The CBO and the End of Deficit-Mania

The Congressional Budget Office hands Republicans a gift – a new projection that theorizes the effects of extendings the Bush tax rates and reversing the sequester.

The economy would be stronger in 2013: Real GDP would grow by 1.7 percent between the fourth quarter of 2012 and the fourth quarter of 2013, and the unemployment rate would be about 8 percent by the end of 2013, CBO projects.

Republicans latch onto it, right away. Majority Whip Kevin McCarthy fires off a series of tweets, warning voters that “today’s CBO report confirms @PattyMurray @SenateDems plan threatens #Jobs, triggers recession.” It’s misleading, of course, because the Senate Democrats don’t actually want to restore all the Bush tax rates. They are merely threatening to do so as leverage; Republicans, still burned from the 2011 debt fight, are characterizing that as Democrats holding the economy hostage.

But that’s the only legacy of the debt deal.

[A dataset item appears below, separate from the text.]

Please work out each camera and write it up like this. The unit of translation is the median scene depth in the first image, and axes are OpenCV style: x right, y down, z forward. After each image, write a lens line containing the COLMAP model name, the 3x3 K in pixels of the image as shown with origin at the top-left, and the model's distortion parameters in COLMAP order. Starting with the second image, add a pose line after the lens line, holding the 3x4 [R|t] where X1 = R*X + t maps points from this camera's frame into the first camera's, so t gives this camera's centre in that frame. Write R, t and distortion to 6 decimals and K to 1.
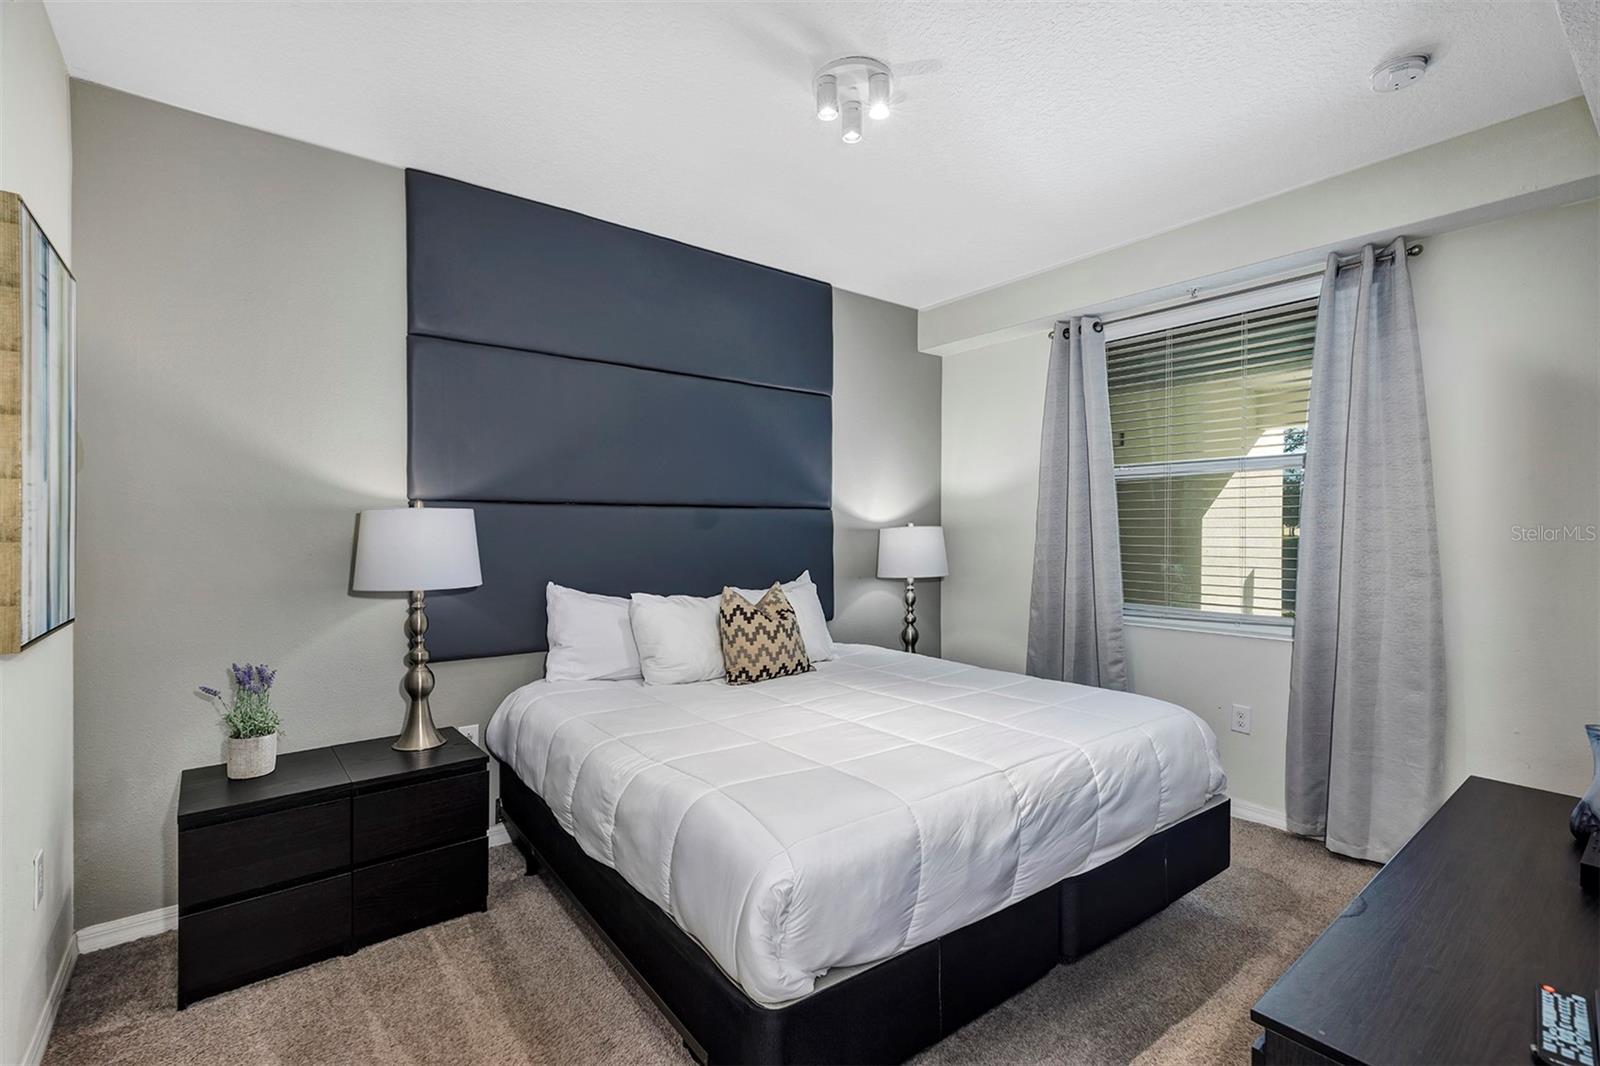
lens RADIAL K [[722.2, 0, 798.0], [0, 722.2, 529.8], [0, 0, 1]] dist [0.002862, 0.000052]
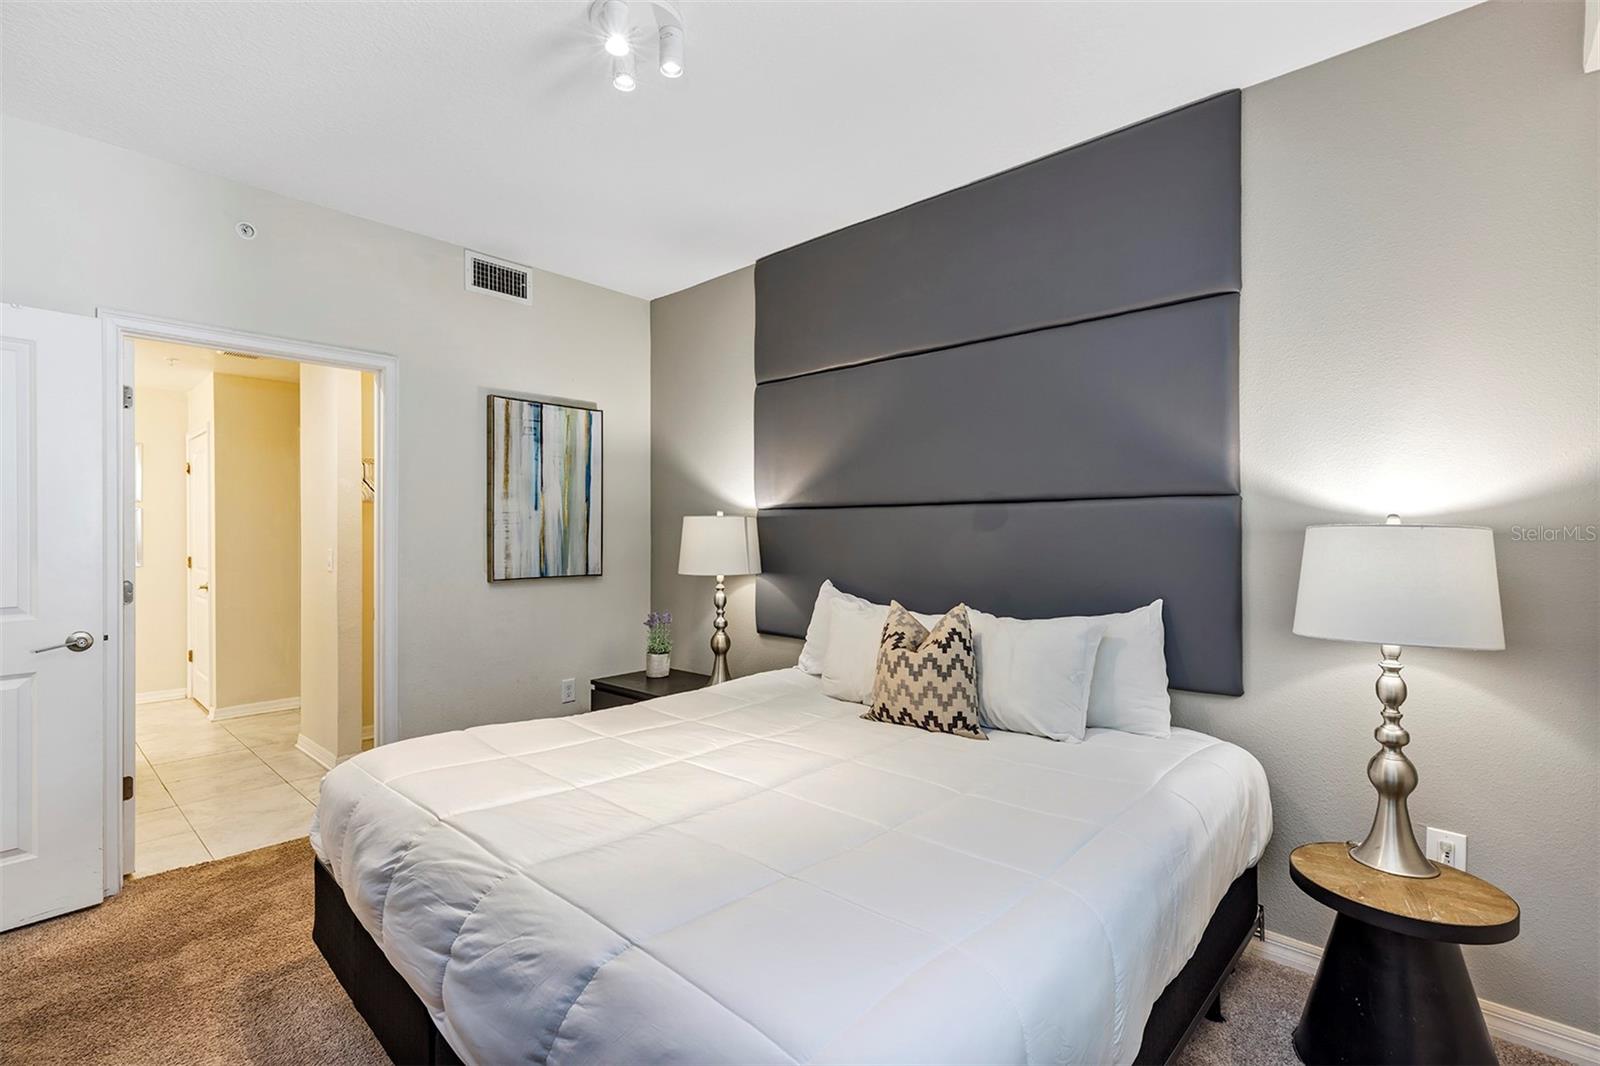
lens RADIAL K [[722.2, 0, 798.0], [0, 722.2, 529.8], [0, 0, 1]] dist [0.002862, 0.000052]
pose [[0.178029, -0.003165, -0.984020, 0.683152], [-0.003920, 0.999985, -0.003925, 0.001440], [0.984017, 0.004556, 0.178014, 0.728448]]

No Republican seems to be concerned about the rest of the CBO’s analysis.

Under the alternative fiscal scenario [read: reversing the sequester and keeping all Bush tax rates], deficits over the 2014–2022 period would be much higher than those projected in CBO’s baseline, averaging about 5 percent of GDP rather than 1 percent. Revenues would remain below 19 percent of GDP throughout that period, and outlays would rise to more than 24 percent. Debt held by the public would climb to 90 percent of GDP by 2022—higher than at any time since shortly after World War II.

Maybe I’m just old and cranky, but didn’t we used to be gripped by panic about the debt? And… won’t we have to raise the debt limit early in 2013? Republicans aren’t actually proposing anything that would stave that off. (The Ryan plan, if enacted in full, still gives up a decade of deficits.) The debt panic is over.